Return the lines below verbatim, starting at the line that contains "scientific name: Larus delawarensis" and ending at the line that contains "family: Passerellidae", with both of those lines included.

******************************

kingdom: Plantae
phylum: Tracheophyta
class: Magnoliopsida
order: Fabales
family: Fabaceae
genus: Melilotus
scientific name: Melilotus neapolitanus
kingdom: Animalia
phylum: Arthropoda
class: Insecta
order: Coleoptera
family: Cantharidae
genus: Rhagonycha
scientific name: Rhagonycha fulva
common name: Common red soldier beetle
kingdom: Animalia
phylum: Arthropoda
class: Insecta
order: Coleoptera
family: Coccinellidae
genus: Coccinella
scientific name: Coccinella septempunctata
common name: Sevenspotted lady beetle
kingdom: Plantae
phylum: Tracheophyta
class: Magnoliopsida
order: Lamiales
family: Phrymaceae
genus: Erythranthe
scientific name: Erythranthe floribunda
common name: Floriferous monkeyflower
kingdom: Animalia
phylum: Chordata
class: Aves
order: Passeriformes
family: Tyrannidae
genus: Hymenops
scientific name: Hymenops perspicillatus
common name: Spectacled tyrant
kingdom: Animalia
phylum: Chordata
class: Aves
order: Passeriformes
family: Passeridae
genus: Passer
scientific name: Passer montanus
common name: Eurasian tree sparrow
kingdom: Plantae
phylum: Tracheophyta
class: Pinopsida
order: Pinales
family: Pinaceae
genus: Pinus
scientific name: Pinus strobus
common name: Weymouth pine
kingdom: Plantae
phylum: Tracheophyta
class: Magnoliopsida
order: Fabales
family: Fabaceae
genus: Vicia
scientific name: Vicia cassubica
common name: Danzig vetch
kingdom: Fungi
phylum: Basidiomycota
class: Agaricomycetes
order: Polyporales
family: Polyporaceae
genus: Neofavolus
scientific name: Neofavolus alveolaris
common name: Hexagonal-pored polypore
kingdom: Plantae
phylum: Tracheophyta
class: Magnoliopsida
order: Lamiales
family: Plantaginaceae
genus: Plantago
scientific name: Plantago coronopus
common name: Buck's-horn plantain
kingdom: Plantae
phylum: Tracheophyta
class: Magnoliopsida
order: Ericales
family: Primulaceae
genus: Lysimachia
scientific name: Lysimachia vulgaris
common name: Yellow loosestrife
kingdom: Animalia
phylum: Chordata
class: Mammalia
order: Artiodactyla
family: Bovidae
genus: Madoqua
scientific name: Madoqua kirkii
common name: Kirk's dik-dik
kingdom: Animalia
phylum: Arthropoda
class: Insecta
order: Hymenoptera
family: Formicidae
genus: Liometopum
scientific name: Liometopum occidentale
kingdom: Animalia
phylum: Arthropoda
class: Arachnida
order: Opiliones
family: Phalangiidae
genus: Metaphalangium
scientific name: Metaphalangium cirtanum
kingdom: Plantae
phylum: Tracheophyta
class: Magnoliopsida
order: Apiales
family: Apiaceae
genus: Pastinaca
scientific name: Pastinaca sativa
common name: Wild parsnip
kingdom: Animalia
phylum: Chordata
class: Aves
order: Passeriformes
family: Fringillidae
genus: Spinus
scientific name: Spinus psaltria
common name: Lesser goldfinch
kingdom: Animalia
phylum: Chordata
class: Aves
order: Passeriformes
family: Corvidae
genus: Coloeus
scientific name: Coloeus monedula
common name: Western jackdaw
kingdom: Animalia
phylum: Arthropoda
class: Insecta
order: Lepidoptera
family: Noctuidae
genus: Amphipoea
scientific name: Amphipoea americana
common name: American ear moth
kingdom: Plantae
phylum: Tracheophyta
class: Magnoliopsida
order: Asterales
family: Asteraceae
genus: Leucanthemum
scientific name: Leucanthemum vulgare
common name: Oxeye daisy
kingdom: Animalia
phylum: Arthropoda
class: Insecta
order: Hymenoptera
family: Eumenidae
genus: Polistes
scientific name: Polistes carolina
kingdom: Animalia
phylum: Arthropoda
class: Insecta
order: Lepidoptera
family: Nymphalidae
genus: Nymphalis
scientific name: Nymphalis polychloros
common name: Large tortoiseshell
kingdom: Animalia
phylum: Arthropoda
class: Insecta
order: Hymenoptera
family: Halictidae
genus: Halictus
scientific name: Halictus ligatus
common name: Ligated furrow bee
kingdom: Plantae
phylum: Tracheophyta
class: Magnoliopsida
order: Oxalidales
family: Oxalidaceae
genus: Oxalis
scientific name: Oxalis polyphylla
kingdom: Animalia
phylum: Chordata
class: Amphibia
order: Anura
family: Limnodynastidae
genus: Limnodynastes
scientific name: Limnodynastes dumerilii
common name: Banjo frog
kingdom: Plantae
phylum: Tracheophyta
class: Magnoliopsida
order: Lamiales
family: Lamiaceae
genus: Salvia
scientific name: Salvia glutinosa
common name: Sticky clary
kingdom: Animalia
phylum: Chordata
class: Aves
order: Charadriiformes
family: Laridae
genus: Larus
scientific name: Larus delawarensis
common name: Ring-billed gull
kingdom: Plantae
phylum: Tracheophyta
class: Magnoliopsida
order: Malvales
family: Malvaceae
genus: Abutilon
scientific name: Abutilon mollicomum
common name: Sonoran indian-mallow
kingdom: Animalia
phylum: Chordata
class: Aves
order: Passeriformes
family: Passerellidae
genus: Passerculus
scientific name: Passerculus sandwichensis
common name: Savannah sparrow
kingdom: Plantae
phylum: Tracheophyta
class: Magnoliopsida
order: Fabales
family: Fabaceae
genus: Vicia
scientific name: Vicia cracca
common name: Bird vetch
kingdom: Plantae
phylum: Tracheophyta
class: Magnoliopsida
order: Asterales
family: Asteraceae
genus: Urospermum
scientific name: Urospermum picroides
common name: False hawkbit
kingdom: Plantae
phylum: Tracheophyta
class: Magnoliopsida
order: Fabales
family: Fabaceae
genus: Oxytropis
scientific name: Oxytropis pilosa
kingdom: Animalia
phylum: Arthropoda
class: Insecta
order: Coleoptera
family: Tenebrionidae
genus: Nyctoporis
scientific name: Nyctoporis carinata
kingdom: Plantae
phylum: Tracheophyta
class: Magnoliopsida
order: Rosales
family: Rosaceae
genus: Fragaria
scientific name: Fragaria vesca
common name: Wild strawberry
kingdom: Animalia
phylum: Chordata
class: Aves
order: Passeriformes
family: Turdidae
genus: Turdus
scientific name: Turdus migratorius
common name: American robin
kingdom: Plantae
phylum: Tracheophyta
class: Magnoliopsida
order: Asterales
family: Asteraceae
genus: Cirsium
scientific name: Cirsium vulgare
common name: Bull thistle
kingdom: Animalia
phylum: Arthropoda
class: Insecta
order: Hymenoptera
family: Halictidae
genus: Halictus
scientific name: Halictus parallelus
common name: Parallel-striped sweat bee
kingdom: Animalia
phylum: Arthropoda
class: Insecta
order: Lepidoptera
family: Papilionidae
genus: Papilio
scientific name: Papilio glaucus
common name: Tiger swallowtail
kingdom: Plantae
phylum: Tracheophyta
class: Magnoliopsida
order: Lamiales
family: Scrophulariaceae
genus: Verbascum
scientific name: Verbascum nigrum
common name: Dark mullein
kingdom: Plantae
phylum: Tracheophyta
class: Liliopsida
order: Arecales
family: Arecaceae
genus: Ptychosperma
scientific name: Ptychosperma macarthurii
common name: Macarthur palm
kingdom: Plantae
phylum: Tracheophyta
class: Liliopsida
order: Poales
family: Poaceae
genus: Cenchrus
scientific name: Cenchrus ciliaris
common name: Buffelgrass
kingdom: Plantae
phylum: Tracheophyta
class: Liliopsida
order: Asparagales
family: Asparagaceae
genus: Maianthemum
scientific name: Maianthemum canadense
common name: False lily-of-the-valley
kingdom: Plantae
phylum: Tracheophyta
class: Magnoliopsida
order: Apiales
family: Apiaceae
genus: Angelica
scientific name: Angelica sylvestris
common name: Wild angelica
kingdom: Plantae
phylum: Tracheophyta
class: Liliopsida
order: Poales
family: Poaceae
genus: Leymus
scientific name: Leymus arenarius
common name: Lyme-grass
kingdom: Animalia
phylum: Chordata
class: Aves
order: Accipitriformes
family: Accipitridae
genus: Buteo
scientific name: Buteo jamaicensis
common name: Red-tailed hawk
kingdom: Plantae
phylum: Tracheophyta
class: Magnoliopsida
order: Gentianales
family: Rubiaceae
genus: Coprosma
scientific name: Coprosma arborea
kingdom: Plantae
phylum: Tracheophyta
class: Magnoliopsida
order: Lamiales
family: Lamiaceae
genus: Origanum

******************************

Right answer:
scientific name: Larus delawarensis
common name: Ring-billed gull
kingdom: Plantae
phylum: Tracheophyta
class: Magnoliopsida
order: Malvales
family: Malvaceae
genus: Abutilon
scientific name: Abutilon mollicomum
common name: Sonoran indian-mallow
kingdom: Animalia
phylum: Chordata
class: Aves
order: Passeriformes
family: Passerellidae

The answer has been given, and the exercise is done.